## [Work task]
Among the entries below, find the lines that contain the string "LIST". State only how many there are.

## [Provided material]
▬▬▬▬▬▬▬▬▬▬

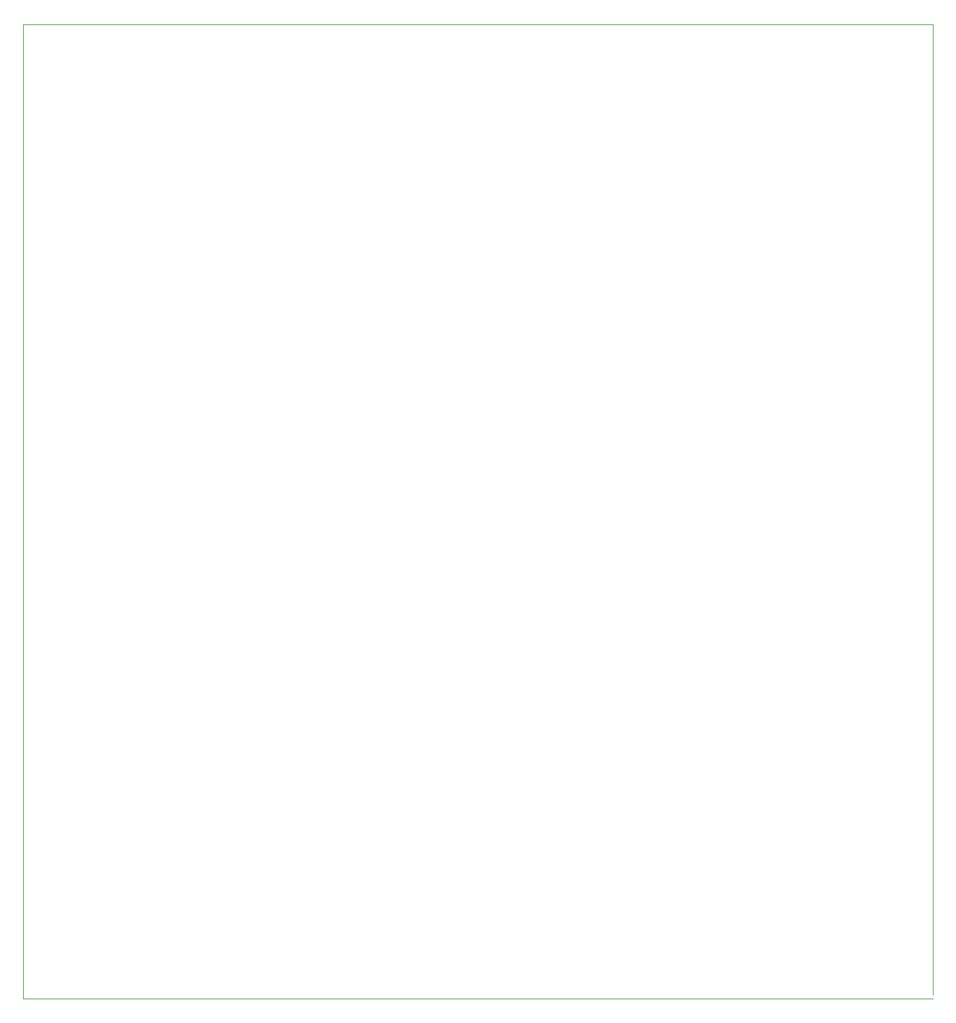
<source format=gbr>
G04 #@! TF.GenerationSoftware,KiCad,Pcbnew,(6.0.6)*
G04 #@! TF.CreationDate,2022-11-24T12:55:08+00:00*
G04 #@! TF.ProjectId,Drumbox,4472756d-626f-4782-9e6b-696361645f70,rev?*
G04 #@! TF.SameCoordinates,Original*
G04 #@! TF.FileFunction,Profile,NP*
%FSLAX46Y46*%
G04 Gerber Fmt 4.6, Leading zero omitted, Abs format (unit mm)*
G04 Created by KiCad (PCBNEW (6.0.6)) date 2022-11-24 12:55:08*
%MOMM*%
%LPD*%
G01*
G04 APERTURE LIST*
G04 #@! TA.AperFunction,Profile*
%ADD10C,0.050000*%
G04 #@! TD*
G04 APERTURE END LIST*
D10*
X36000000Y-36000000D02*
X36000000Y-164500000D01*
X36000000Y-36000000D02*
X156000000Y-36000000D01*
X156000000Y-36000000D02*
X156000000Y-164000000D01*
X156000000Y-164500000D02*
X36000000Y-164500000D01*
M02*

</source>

▬▬▬▬▬▬▬▬▬▬

## [Result below]
2